··· Data shown

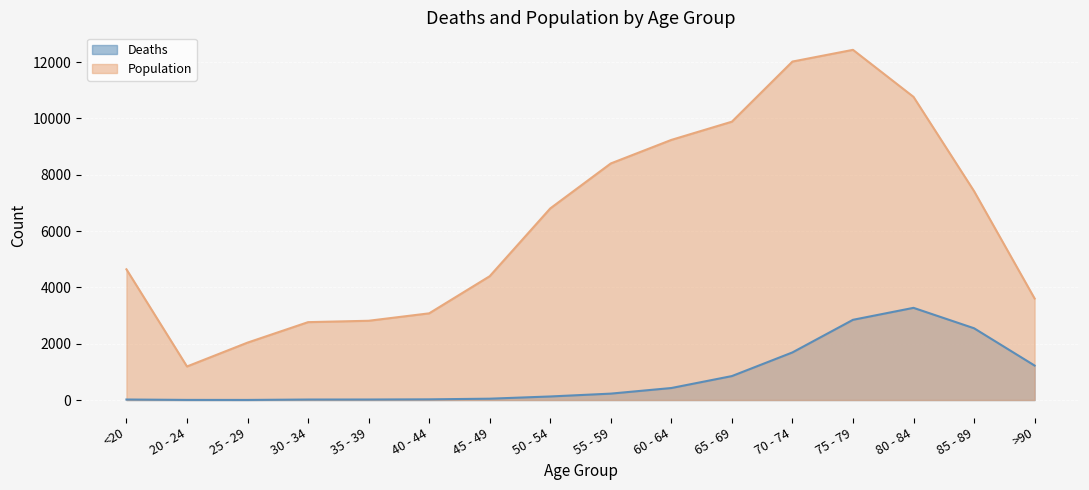

Count the number of data series in this chart.

2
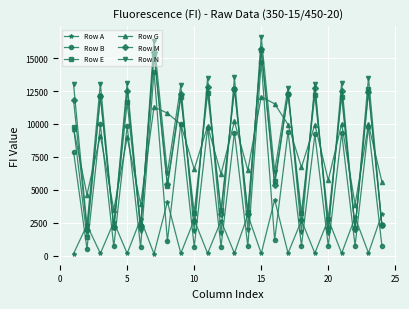

How many interior local peaks does the Row A series have?

11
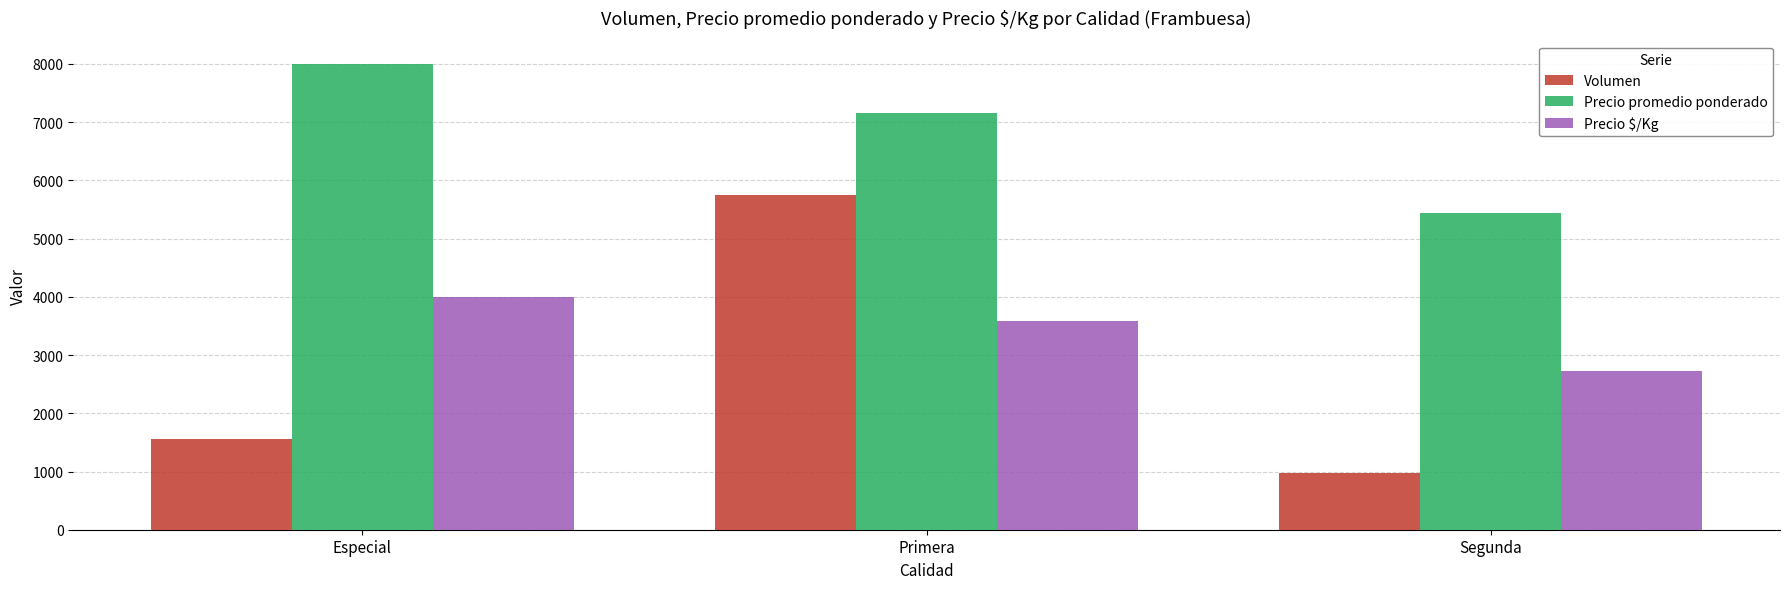

Count the Volumen values in the range 970 to 5750.

3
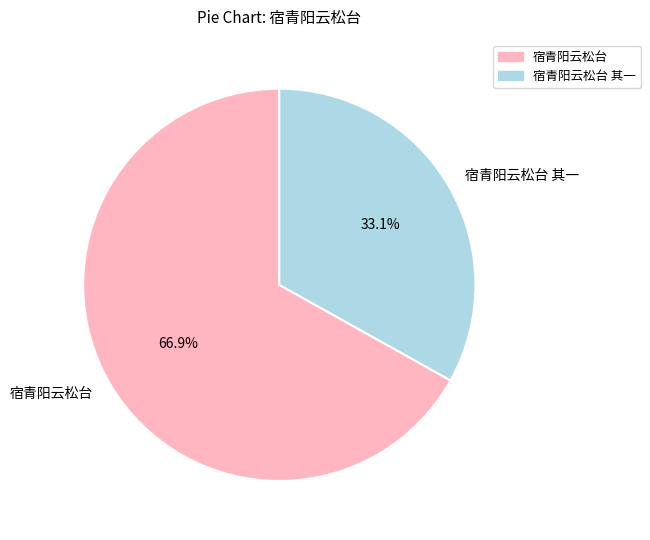

How many slices are in this pie chart?

2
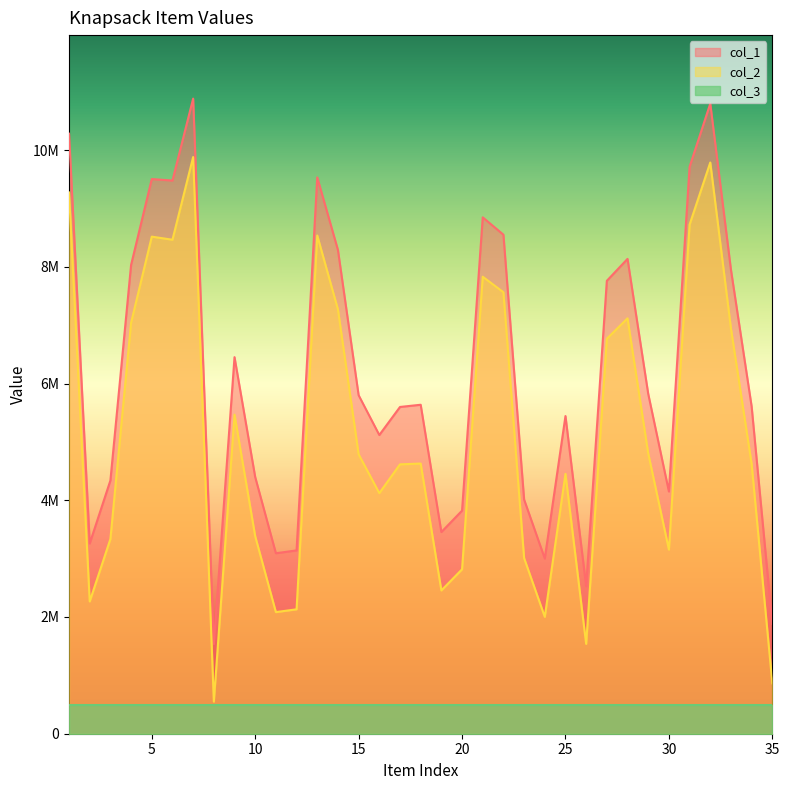

Rank the series by their maximum value, from highest to lowest.

col_1, col_2, col_3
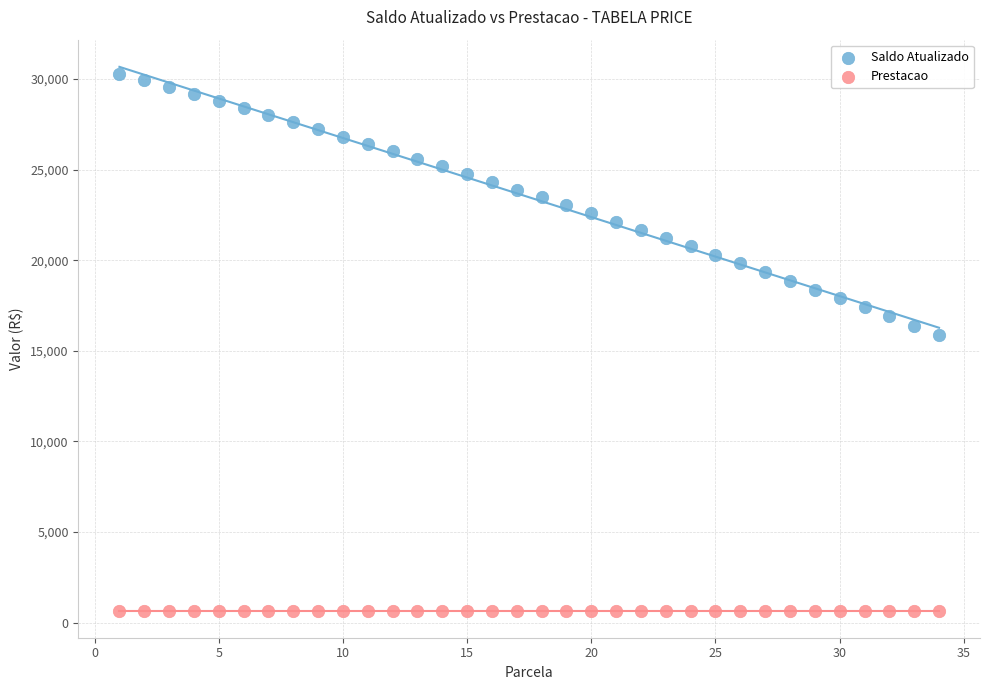

Which series reaches the maximum Y coordinate?

Saldo Atualizado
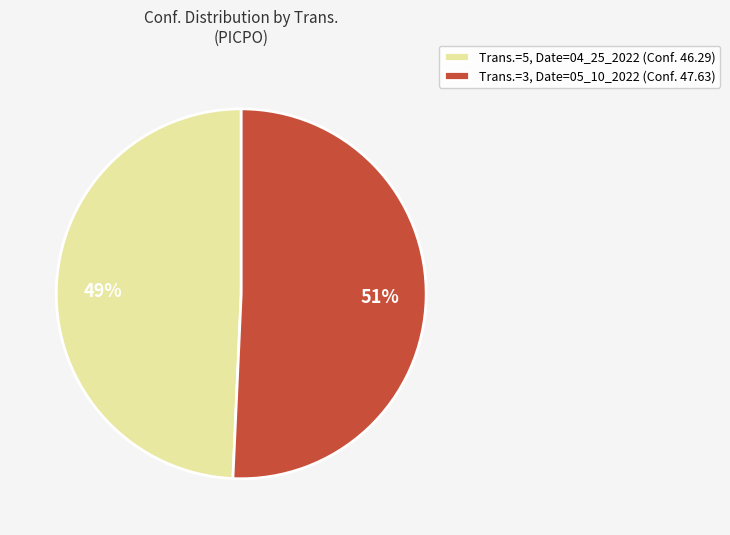

Does any single category account for the majority?

Yes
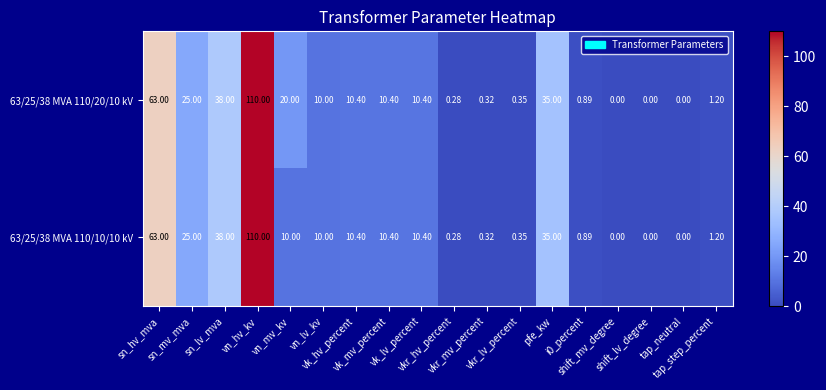

Count the number of data series in this chart.

2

······

**Required work**
Edit the listing above by replacing every "series" with "line" and keeping everything else unchanged. Leave the pictures out of your answer.

**Finished exercise**
Count the number of data line in this chart.

2

How many interior local peaks does the Row A line have?

11

Count the Volumen values in the range 970 to 5750.

3

How many slices are in this pie chart?

2

Rank the line by their maximum value, from highest to lowest.

col_1, col_2, col_3

Which line reaches the maximum Y coordinate?

Saldo Atualizado

Does any single category account for the majority?

Yes

Count the number of data line in this chart.

2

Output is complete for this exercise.